In an e-mail interview, Martin told MSNBC.com that prosecutors will press charges against the defendants for photos showing the young girls scantily clothed but not nude under a federal statute that deems images that “show lascivious exhibition of the genitals or pubic area” to be child pornography.


No nudity, but ‘sexually suggestive poses’

“There are no semi-nude or nude images,” she said. “The children are dressed in underwear, adult lingerie, high heels, etc., and placed in sexually suggestive poses which focus the viewer's attention on the genital or pubic area. Some are posed with facial expressions and in positions that suggest a willingness to engage in sexual activity.”


If convicted of all charges, Greenberg and Libman could be sent to prison for up to 20 years and fined up to $250,000 for each count.

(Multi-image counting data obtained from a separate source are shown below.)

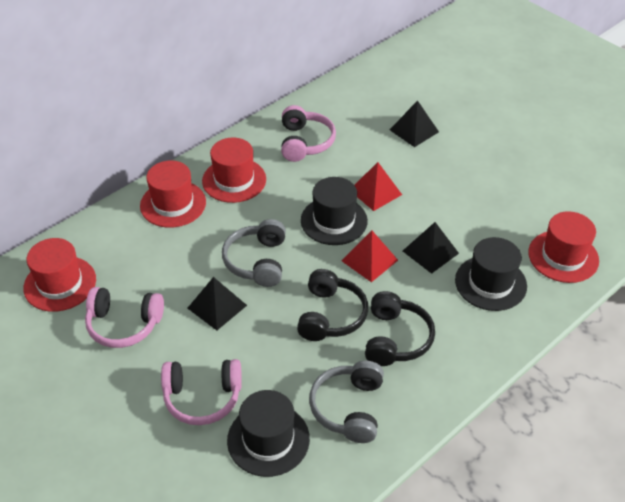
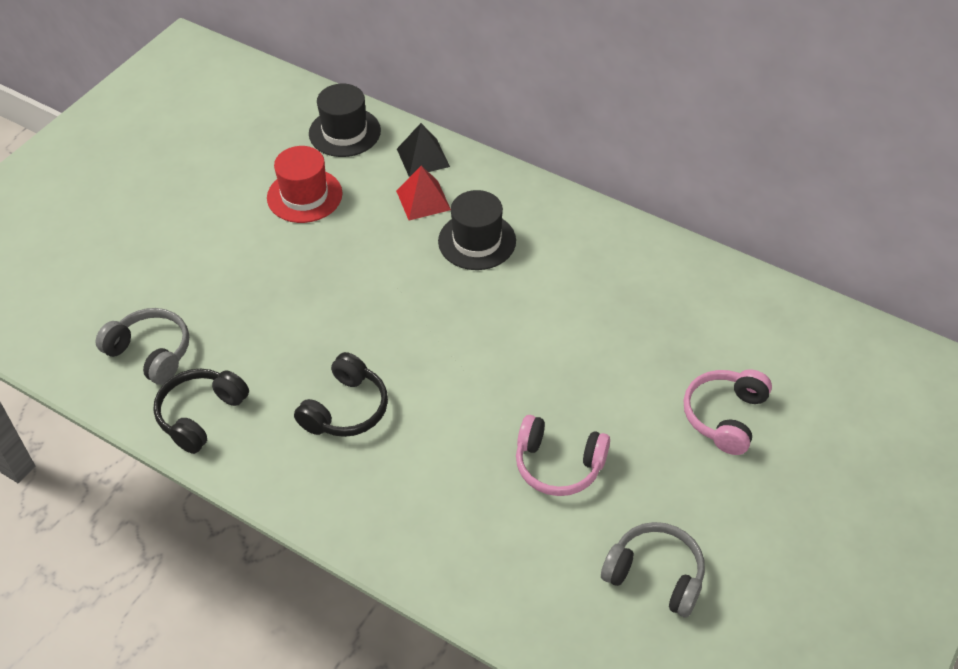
black hat: [227,390,310,477] [301,177,368,245] [455,237,527,311] = 3 -> [309,84,381,157] [438,190,516,270] = 2
black pyramid: [188,277,247,331] [390,100,439,147] [403,222,459,274] = 3 -> [397,123,450,177] = 1
pink headphones: [85,287,164,348] [161,359,242,425] [281,105,336,162] = 3 -> [516,415,610,496] [684,369,772,455] = 2
red hat: [23,238,96,312] [140,160,206,228] [202,137,266,203] [528,211,599,283] = 4 -> [267,146,343,223] = 1
red pyramid: [341,231,398,282] [355,162,402,211] = 2 -> [396,166,451,220] = 1

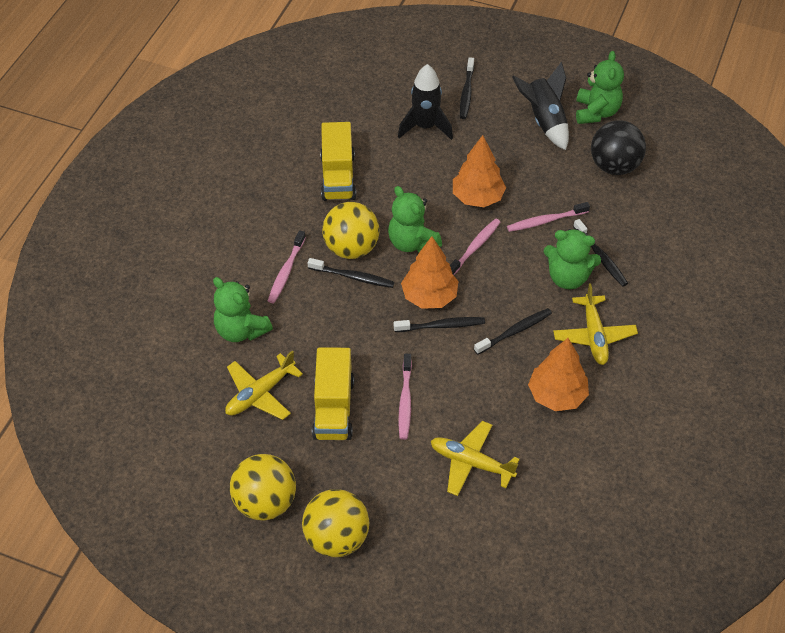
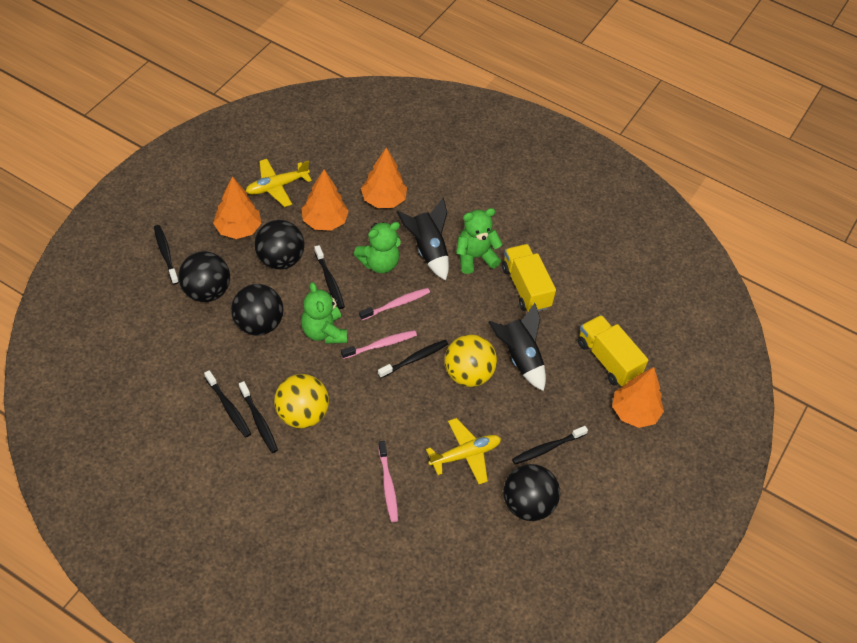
black ball: [591,120,646,175] = 1 -> [178,251,230,302] [231,284,284,336] [254,220,305,270] [503,464,560,521] = 4
black toothbrush: [308,258,394,288] [394,317,485,332] [460,57,474,119] [474,308,552,355] [573,219,628,287] = 5 -> [154,225,179,285] [204,370,251,437] [239,381,278,453] [314,245,345,309] [378,340,448,378] [512,426,588,465] = 6
green teddy bear: [213,277,273,342] [388,186,442,252] [544,229,601,289] [576,51,624,124] = 4 -> [301,282,347,344] [354,222,401,273] [456,208,503,274] = 3
orange tree: [401,236,458,309] [453,135,506,207] [528,338,589,411] = 3 -> [213,176,261,239] [301,170,349,231] [361,147,407,208] [612,367,664,428] = 4
pink toothbrush: [268,230,306,303] [399,354,412,440] [450,218,500,275] [507,202,590,232] = 4 -> [341,330,417,359] [359,288,430,320] [378,441,398,522] = 3
yellow ball: [230,454,296,521] [302,489,370,557] [322,202,380,259] = 3 -> [274,374,329,428] [445,334,497,387] = 2
yellow plane: [225,351,303,420] [431,421,520,496] [553,283,638,365] = 3 -> [246,159,312,207] [426,418,501,484] = 2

They also face forfeiture of all proceeds from the Web sites.


Phone calls to the company offices and the homes of Libman and Greenberg were not answered.


MSNBC.com interviewed the woman whose complaint triggered the investigation of Pierson and Webe Web, who agreed to talk on the condition that neither she nor her daughter be identified.


She said she naively answered an online advertisement for preteen models several years ago so that her then-10-year-old daughter could begin to build a portfolio.


She and her daughter drove to Pierson’s home studio, where they met the photographer, his wife and the couple’s 12-year-old daughter.


“They seemed like perfect people,” she recalled. “They said she would have a Web site so that people looking for models would offer her jobs.”


Mother recounts her horror

The woman said that everything seemed on the up and up during the initial visit, which included some test shots of the girl wearing different outfits, so she signed a contract.


But on the second visit, she said, Pierson kept her out of the studio, asking her to remain in an adjacent room where she could see him but not her daughter.


“He said it makes the models nervous,” she said.


The woman said she sat chatting with the photographer and his wife during the daylong shoot and had no inkling what was going on until she walked into the studio when Pierson had left the room for a moment and saw her daughter wearing only a thong and a halter top.


“That feeling is a feeling I don’t wish on anybody,” she said.


The woman said that she and her daughter were frightened to leave because Pierson had earlier displayed a handgun he kept in the house, so they endured several more hours in the studio.


“I said ‘We can’t do this,’ but my daughter said she was scared to leave and let’s get through this and then we won’t come back,” she said. “It was really hard.”


Once they left, the woman said she “went straight to the FBI” in Birmingham and told them what Pierson had done.